*** SOURCE MATERIAL Section Begins ***
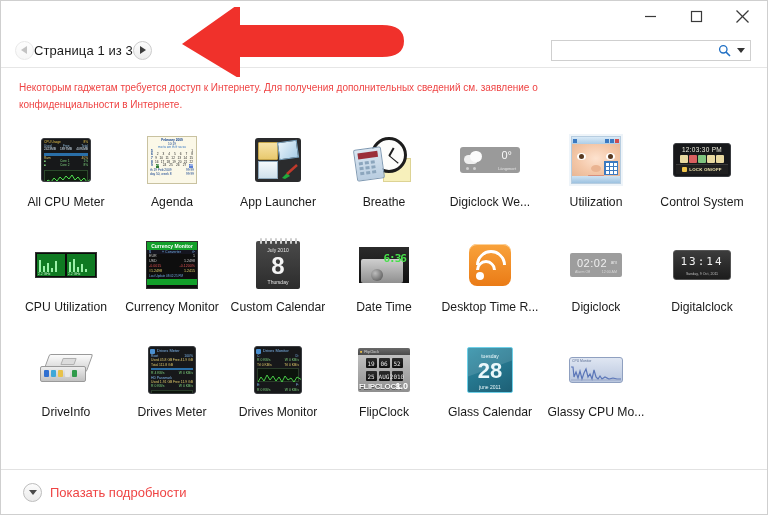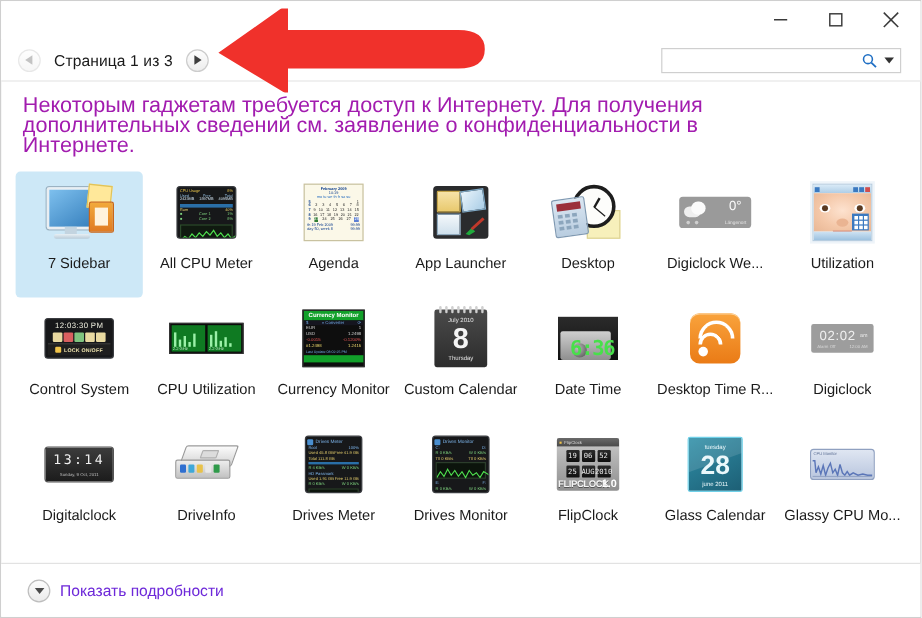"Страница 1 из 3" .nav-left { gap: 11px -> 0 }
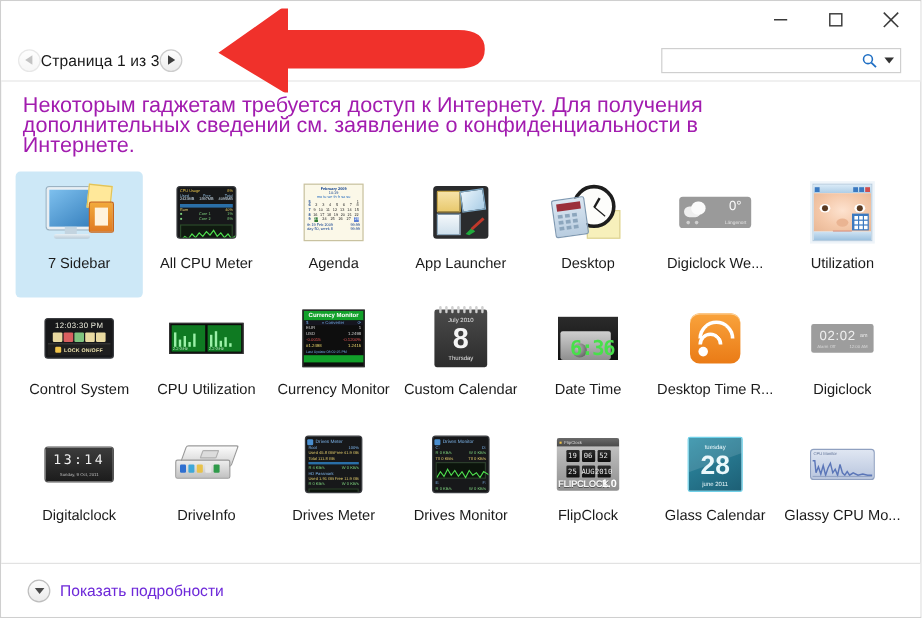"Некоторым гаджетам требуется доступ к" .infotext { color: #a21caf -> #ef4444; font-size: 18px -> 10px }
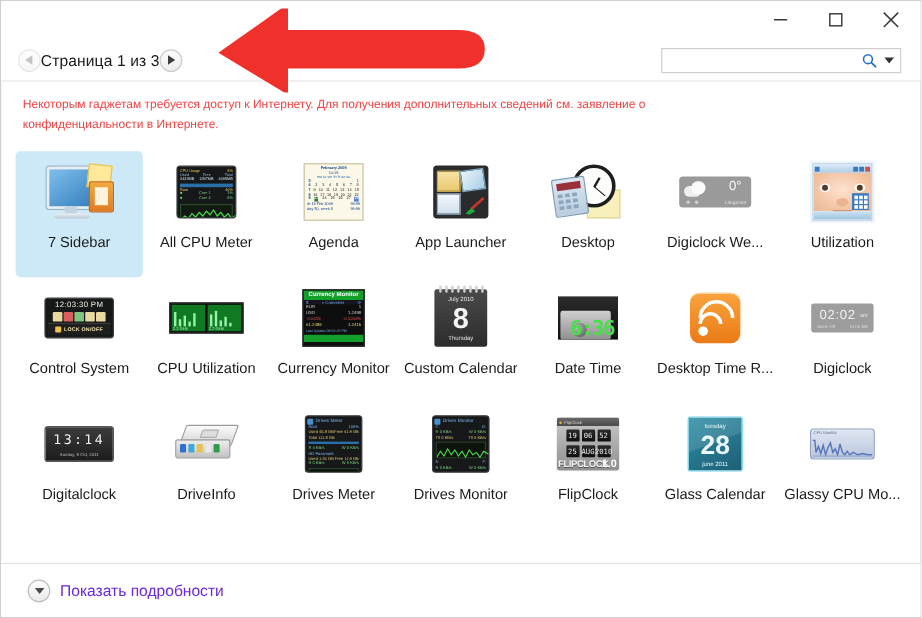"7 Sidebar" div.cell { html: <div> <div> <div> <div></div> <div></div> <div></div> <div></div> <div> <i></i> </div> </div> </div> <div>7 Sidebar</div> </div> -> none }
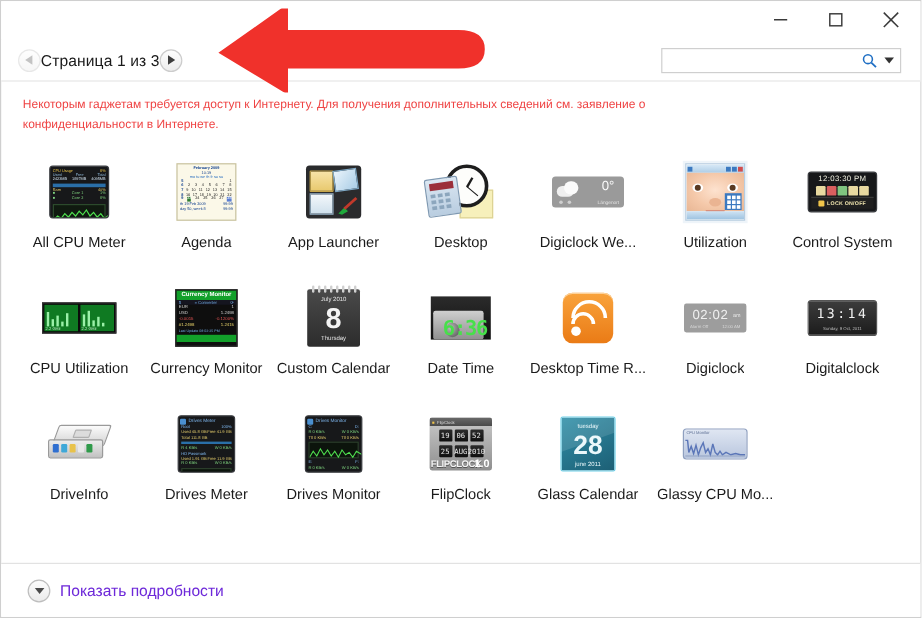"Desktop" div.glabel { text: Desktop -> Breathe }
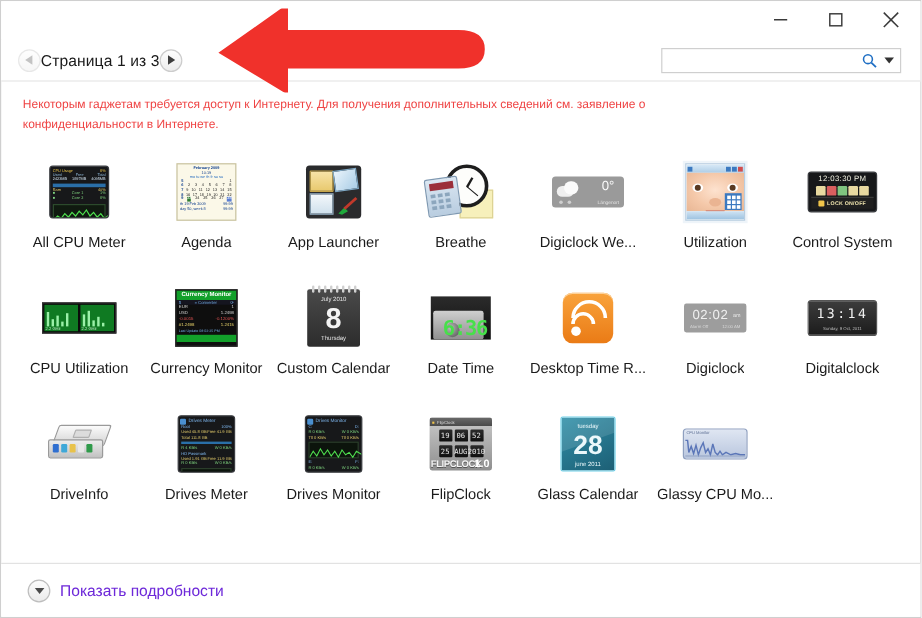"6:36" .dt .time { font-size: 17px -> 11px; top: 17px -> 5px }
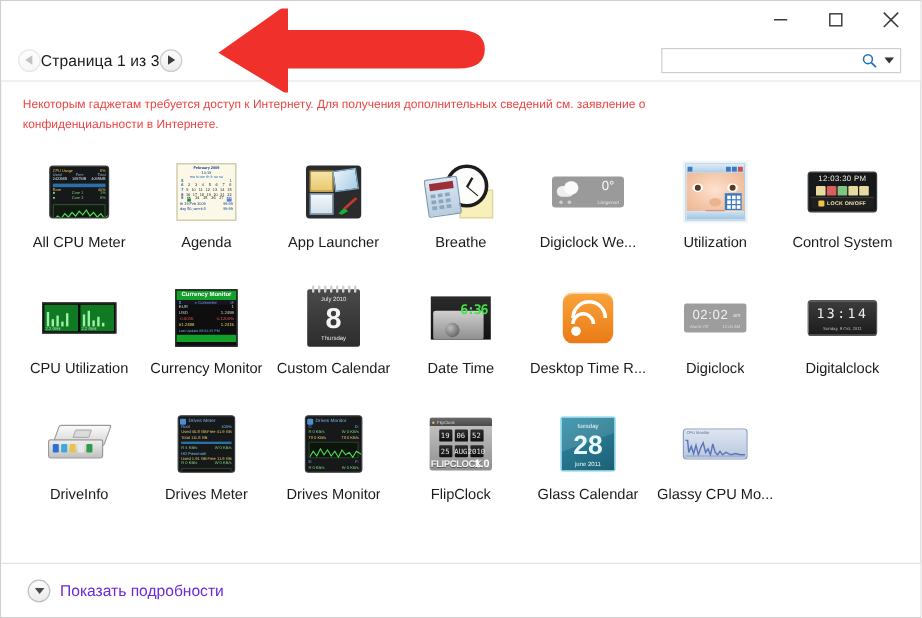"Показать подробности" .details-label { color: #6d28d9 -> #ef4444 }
*** SOURCE MATERIAL Section Ends ***
DIRECTIVE - Copy, exactly and exclusively, the lines beginning with the one that contains "font-size: 17px ->" and ending with the last line of the listing; pictures are to be omitted.

WORKED SOLUTION -
"6:36" .dt .time { font-size: 17px -> 11px; top: 17px -> 5px }
"Показать подробности" .details-label { color: #6d28d9 -> #ef4444 }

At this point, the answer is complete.